The report is a vital resource for commissioners and providers of healthcare involved in the diagnosis and management of babies with congenital anomalies. It also provides high quality data for researchers and those seeking detailed information about congenital anomaly prevalence in England. This annual report will also be of interest to healthcare professionals involved in the direct care of patients, patient groups and third-sector organisations.  

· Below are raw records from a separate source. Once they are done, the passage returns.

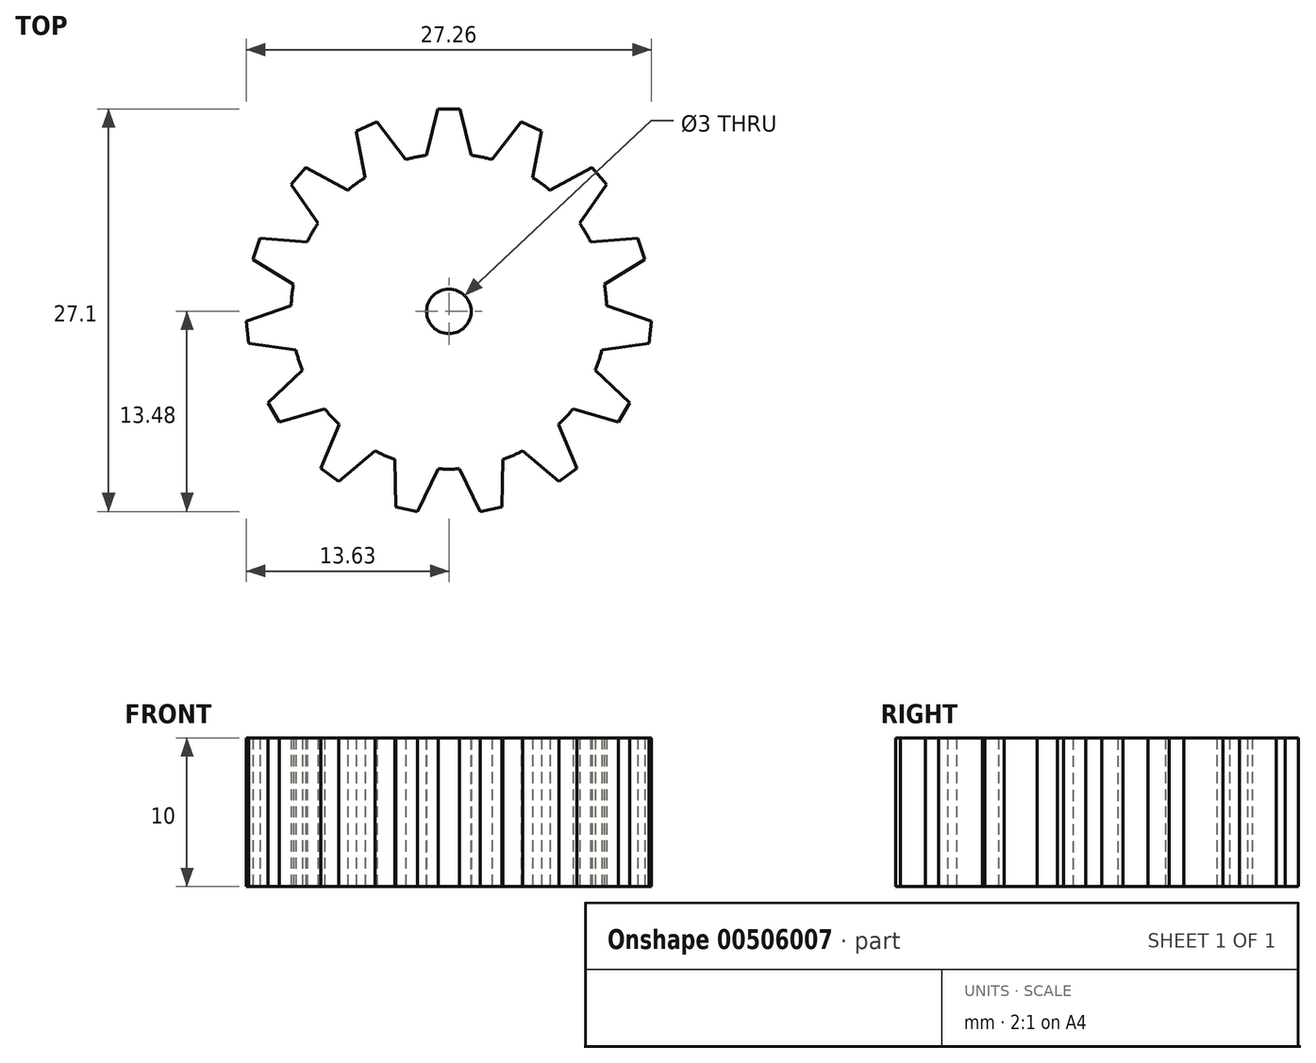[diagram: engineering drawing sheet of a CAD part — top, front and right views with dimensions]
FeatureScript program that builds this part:
annotation { "Feature Type Name" : "Feature", "Feature Type Description" : "" }
export const myFeature = defineFeature(function(context is Context, id is Id, definition is map)
    precondition{}
    {
        {
            var Q0;
            Q0=qCreatedBy(makeId("Top.planeOp"),FACE);
            var sketch = newSketch(context, id + "F0", { "sketchPlane" : qUnion([Q0])});
            skCircle(sketch, "E0", {"center": v(0, 0) * mm, "radius": 10.62 * mm});
            skLineSegment(sketch, "E1", {"start": v(0, 13.63) * mm, "end": v(0.75, 13.63) * mm});
            skLineSegment(sketch, "E2", {"start": v(0.75, 13.63) * mm, "end": v(1.5, 10.52) * mm});
            skLineSegment(sketch, "E3.MirrorCS", {"start": v(0, 13.63) * mm, "end": v(-0.75, 13.63) * mm});
            skLineSegment(sketch, "E4.MirrorCS", {"start": v(-0.75, 13.63) * mm, "end": v(-1.5, 10.52) * mm});
            skLineSegment(sketch, "E5.1.0", {"start": v(-5.54, 12.45) * mm, "end": v(-4.86, 12.75) * mm});
            skLineSegment(sketch, "E5.1.1", {"start": v(-4.86, 12.75) * mm, "end": v(-2.91, 10.22) * mm});
            skLineSegment(sketch, "E5.1.2", {"start": v(-5.54, 12.45) * mm, "end": v(-6.23, 12.14) * mm});
            skLineSegment(sketch, "E5.1.3", {"start": v(-6.23, 12.14) * mm, "end": v(-5.64, 9) * mm});
            skLineSegment(sketch, "E5.2.0", {"start": v(-10.13, 9.12) * mm, "end": v(-9.62, 9.67) * mm});
            skLineSegment(sketch, "E5.2.1", {"start": v(-9.62, 9.67) * mm, "end": v(-6.82, 8.15) * mm});
            skLineSegment(sketch, "E5.2.2", {"start": v(-10.13, 9.12) * mm, "end": v(-10.63, 8.56) * mm});
            skLineSegment(sketch, "E5.2.3", {"start": v(-10.63, 8.56) * mm, "end": v(-8.82, 5.93) * mm});
            skLineSegment(sketch, "E5.3.0", {"start": v(-12.96, 4.21) * mm, "end": v(-12.73, 4.92) * mm});
            skLineSegment(sketch, "E5.3.1", {"start": v(-12.73, 4.92) * mm, "end": v(-9.54, 4.67) * mm});
            skLineSegment(sketch, "E5.3.2", {"start": v(-12.96, 4.21) * mm, "end": v(-13.19, 3.5) * mm});
            skLineSegment(sketch, "E5.3.3", {"start": v(-13.19, 3.5) * mm, "end": v(-10.47, 1.83) * mm});
            skLineSegment(sketch, "E5.4.0", {"start": v(-13.55, -1.42) * mm, "end": v(-13.63, -0.68) * mm});
            skLineSegment(sketch, "E5.4.1", {"start": v(-13.63, -0.68) * mm, "end": v(-10.62, 0.39) * mm});
            skLineSegment(sketch, "E5.4.2", {"start": v(-13.55, -1.42) * mm, "end": v(-13.47, -2.17) * mm});
            skLineSegment(sketch, "E5.4.3", {"start": v(-13.47, -2.17) * mm, "end": v(-10.3, -2.59) * mm});
            skLineSegment(sketch, "E5.5.0", {"start": v(-11.8, -6.81) * mm, "end": v(-12.17, -6.16) * mm});
            skLineSegment(sketch, "E5.5.1", {"start": v(-12.17, -6.16) * mm, "end": v(-9.86, -3.96) * mm});
            skLineSegment(sketch, "E5.5.2", {"start": v(-11.8, -6.81) * mm, "end": v(-11.42, -7.46) * mm});
            skLineSegment(sketch, "E5.5.3", {"start": v(-11.42, -7.46) * mm, "end": v(-8.36, -6.55) * mm});
            skLineSegment(sketch, "E5.6.0", {"start": v(-8, -11.02) * mm, "end": v(-8.62, -10.58) * mm});
            skLineSegment(sketch, "E5.6.1", {"start": v(-8.62, -10.58) * mm, "end": v(-7.4, -7.63) * mm});
            skLineSegment(sketch, "E5.6.2", {"start": v(-8, -11.02) * mm, "end": v(-7.4, -11.46) * mm});
            skLineSegment(sketch, "E5.6.3", {"start": v(-7.4, -11.46) * mm, "end": v(-4.97, -9.39) * mm});
            skLineSegment(sketch, "E5.7.0", {"start": v(-2.83, -13.33) * mm, "end": v(-3.57, -13.17) * mm});
            skLineSegment(sketch, "E5.7.1", {"start": v(-3.57, -13.17) * mm, "end": v(-3.65, -9.98) * mm});
            skLineSegment(sketch, "E5.7.2", {"start": v(-2.83, -13.33) * mm, "end": v(-2.1, -13.48) * mm});
            skLineSegment(sketch, "E5.7.3", {"start": v(-2.1, -13.48) * mm, "end": v(-0.72, -10.6) * mm});
            skLineSegment(sketch, "E5.8.0", {"start": v(2.83, -13.33) * mm, "end": v(2.1, -13.48) * mm});
            skLineSegment(sketch, "E5.8.1", {"start": v(2.1, -13.48) * mm, "end": v(0.72, -10.6) * mm});
            skLineSegment(sketch, "E5.8.2", {"start": v(2.83, -13.33) * mm, "end": v(3.57, -13.17) * mm});
            skLineSegment(sketch, "E5.8.3", {"start": v(3.57, -13.17) * mm, "end": v(3.65, -9.98) * mm});
            skLineSegment(sketch, "E5.9.0", {"start": v(8, -11.02) * mm, "end": v(7.4, -11.46) * mm});
            skLineSegment(sketch, "E5.9.1", {"start": v(7.4, -11.46) * mm, "end": v(4.97, -9.39) * mm});
            skLineSegment(sketch, "E5.9.2", {"start": v(8, -11.02) * mm, "end": v(8.62, -10.58) * mm});
            skLineSegment(sketch, "E5.9.3", {"start": v(8.62, -10.58) * mm, "end": v(7.4, -7.63) * mm});
            skLineSegment(sketch, "E5.10.0", {"start": v(11.8, -6.81) * mm, "end": v(11.42, -7.46) * mm});
            skLineSegment(sketch, "E5.10.1", {"start": v(11.42, -7.46) * mm, "end": v(8.36, -6.55) * mm});
            skLineSegment(sketch, "E5.10.2", {"start": v(11.8, -6.81) * mm, "end": v(12.17, -6.16) * mm});
            skLineSegment(sketch, "E5.10.3", {"start": v(12.17, -6.16) * mm, "end": v(9.86, -3.96) * mm});
            skLineSegment(sketch, "E5.11.0", {"start": v(13.55, -1.42) * mm, "end": v(13.47, -2.17) * mm});
            skLineSegment(sketch, "E5.11.1", {"start": v(13.47, -2.17) * mm, "end": v(10.3, -2.59) * mm});
            skLineSegment(sketch, "E5.11.2", {"start": v(13.55, -1.42) * mm, "end": v(13.63, -0.68) * mm});
            skLineSegment(sketch, "E5.11.3", {"start": v(13.63, -0.68) * mm, "end": v(10.62, 0.39) * mm});
            skLineSegment(sketch, "E5.12.0", {"start": v(12.96, 4.21) * mm, "end": v(13.19, 3.5) * mm});
            skLineSegment(sketch, "E5.12.1", {"start": v(13.19, 3.5) * mm, "end": v(10.47, 1.83) * mm});
            skLineSegment(sketch, "E5.12.2", {"start": v(12.96, 4.21) * mm, "end": v(12.73, 4.92) * mm});
            skLineSegment(sketch, "E5.12.3", {"start": v(12.73, 4.92) * mm, "end": v(9.54, 4.67) * mm});
            skLineSegment(sketch, "E5.13.0", {"start": v(10.13, 9.12) * mm, "end": v(10.63, 8.56) * mm});
            skLineSegment(sketch, "E5.13.1", {"start": v(10.63, 8.56) * mm, "end": v(8.82, 5.93) * mm});
            skLineSegment(sketch, "E5.13.2", {"start": v(10.13, 9.12) * mm, "end": v(9.62, 9.67) * mm});
            skLineSegment(sketch, "E5.13.3", {"start": v(9.62, 9.67) * mm, "end": v(6.82, 8.15) * mm});
            skLineSegment(sketch, "E5.14.0", {"start": v(5.54, 12.45) * mm, "end": v(6.23, 12.14) * mm});
            skLineSegment(sketch, "E5.14.1", {"start": v(6.23, 12.14) * mm, "end": v(5.64, 9) * mm});
            skLineSegment(sketch, "E5.14.2", {"start": v(5.54, 12.45) * mm, "end": v(4.86, 12.75) * mm});
            skLineSegment(sketch, "E5.14.3", {"start": v(4.86, 12.75) * mm, "end": v(2.91, 10.22) * mm});
            skSolve(sketch);
        }
        {
            var Q0;
            Q0 = qSketchRegion(id + "F0", true);
            extrude(context, id + "F1", {"entities" : qUnion([Q0]), "depth" : 10 * mm, "offsetDistance" : 25 * mm});
        }
        {
            var Q0;
            Q0=makeQuery(id+"F1.opExtrude","CAP_FACE",FACE,{"disambiguationData":[OSD([sQuery(id+"F0.wireOp",EDGE,"E0"),sQuery(id+"F0.wireOp",EDGE,"E1"),sQuery(id+"F0.wireOp",EDGE,"E2"),sQuery(id+"F0.wireOp",EDGE,"E3.MirrorCS"),sQuery(id+"F0.wireOp",EDGE,"E4.MirrorCS"),sQuery(id+"F0.wireOp",EDGE,"E5.1.0"),sQuery(id+"F0.wireOp",EDGE,"E5.1.1"),sQuery(id+"F0.wireOp",EDGE,"E5.1.2"),sQuery(id+"F0.wireOp",EDGE,"E5.1.3"),sQuery(id+"F0.wireOp",EDGE,"E5.2.0"),sQuery(id+"F0.wireOp",EDGE,"E5.2.1"),sQuery(id+"F0.wireOp",EDGE,"E5.2.2"),sQuery(id+"F0.wireOp",EDGE,"E5.2.3"),sQuery(id+"F0.wireOp",EDGE,"E5.3.0"),sQuery(id+"F0.wireOp",EDGE,"E5.3.1"),sQuery(id+"F0.wireOp",EDGE,"E5.3.2"),sQuery(id+"F0.wireOp",EDGE,"E5.3.3"),sQuery(id+"F0.wireOp",EDGE,"E5.4.0"),sQuery(id+"F0.wireOp",EDGE,"E5.4.1"),sQuery(id+"F0.wireOp",EDGE,"E5.4.2"),sQuery(id+"F0.wireOp",EDGE,"E5.4.3"),sQuery(id+"F0.wireOp",EDGE,"E5.5.0"),sQuery(id+"F0.wireOp",EDGE,"E5.5.1"),sQuery(id+"F0.wireOp",EDGE,"E5.5.2"),sQuery(id+"F0.wireOp",EDGE,"E5.5.3"),sQuery(id+"F0.wireOp",EDGE,"E5.6.0"),sQuery(id+"F0.wireOp",EDGE,"E5.6.1"),sQuery(id+"F0.wireOp",EDGE,"E5.6.2"),sQuery(id+"F0.wireOp",EDGE,"E5.6.3"),sQuery(id+"F0.wireOp",EDGE,"E5.7.0"),sQuery(id+"F0.wireOp",EDGE,"E5.7.1"),sQuery(id+"F0.wireOp",EDGE,"E5.7.2"),sQuery(id+"F0.wireOp",EDGE,"E5.7.3"),sQuery(id+"F0.wireOp",EDGE,"E5.8.0"),sQuery(id+"F0.wireOp",EDGE,"E5.8.1"),sQuery(id+"F0.wireOp",EDGE,"E5.8.2"),sQuery(id+"F0.wireOp",EDGE,"E5.8.3"),sQuery(id+"F0.wireOp",EDGE,"E5.9.0"),sQuery(id+"F0.wireOp",EDGE,"E5.9.1"),sQuery(id+"F0.wireOp",EDGE,"E5.9.2"),sQuery(id+"F0.wireOp",EDGE,"E5.9.3"),sQuery(id+"F0.wireOp",EDGE,"E5.10.0"),sQuery(id+"F0.wireOp",EDGE,"E5.10.1"),sQuery(id+"F0.wireOp",EDGE,"E5.10.2"),sQuery(id+"F0.wireOp",EDGE,"E5.10.3"),sQuery(id+"F0.wireOp",EDGE,"E5.11.0"),sQuery(id+"F0.wireOp",EDGE,"E5.11.1"),sQuery(id+"F0.wireOp",EDGE,"E5.11.2"),sQuery(id+"F0.wireOp",EDGE,"E5.11.3"),sQuery(id+"F0.wireOp",EDGE,"E5.12.0"),sQuery(id+"F0.wireOp",EDGE,"E5.12.1"),sQuery(id+"F0.wireOp",EDGE,"E5.12.2"),sQuery(id+"F0.wireOp",EDGE,"E5.12.3"),sQuery(id+"F0.wireOp",EDGE,"E5.13.0"),sQuery(id+"F0.wireOp",EDGE,"E5.13.1"),sQuery(id+"F0.wireOp",EDGE,"E5.13.2"),sQuery(id+"F0.wireOp",EDGE,"E5.13.3"),sQuery(id+"F0.wireOp",EDGE,"E5.14.0"),sQuery(id+"F0.wireOp",EDGE,"E5.14.1"),sQuery(id+"F0.wireOp",EDGE,"E5.14.2"),sQuery(id+"F0.wireOp",EDGE,"E5.14.3")])],"isStart":false});
            var sketch = newSketch(context, id + "F2", { "sketchPlane" : qUnion([Q0])});
            skCircle(sketch, "E6", {"center": v(0, 0) * mm, "radius": 1.5 * mm});
            skSolve(sketch);
        }
        {
            var Q0;
            Q0 = qSketchRegion(id + "F2", true);
            extrude(context, id + "F3", {"entities" : qUnion([Q0]), "operationType" : NewBodyOperationType.REMOVE, "endBound" : BoundingType.THROUGH_ALL, "oppositeDirection" : true, "depth" : 25 * mm, "offsetDistance" : 25 * mm});
        }
    });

Congenital anomalies are defined as being present at delivery, likely originating before birth, and include structural, chromosomal and genetic conditions. Data are collected broadly in accordance with definitions and guidelines of the European Surveillance of Congenital Anomalies (EUROCAT). Congenital anomalies are coded using the International Classification of Disease version 10 (ICD-10) with British Paediatric Association (BPA) extension, which gives supplementary one-digit extensions to ICD-10 codes to allow greater specificity of coding. For more information about data collection, definitions and coding see the Technical details document which accompanies this report.  

Consistent with international practice, only congenital anomalies in live births, stillbirths, late miscarriages between 20-23 completed weeks of gestation and terminations at any gestation were included.

In this report, baby/babies is used throughout to refer to all pregnancy outcomes; live births, stillbirths, late miscarriages between 20-23 complete weeks and terminations at any gestation.

Established on 1 April 2015 in response to the UK Rare Disease Strategy, NCARDRS assumed responsibility for congenital anomaly registration in regions with an existing register and, building on this expertise, expanded geographically to provide congenital anomaly registration across the whole country. National reporting in England has been in place for babies born since 2018.  NCARDRS, along with the rest of the National Disease Registration Service (NDRS), transferred into NHS Digital on the 1 October 2021.

The multi-source approach to data collection in NCARDRS is dependent on the dedication of healthcare staff in a range of settings including maternity units, neonatal units, diagnostic departments and genetic laboratories. This collaborative approach enables high ascertainment and completeness of data, ensures consistency and standardisation across the country and has been key to the delivery of national coverage. It is thanks to these notifying healthcare professionals that this crucial, high-quality information is available for clinicians, researchers, patients, and their families. More information about the data collection process can be found in the accompanying Technical details document.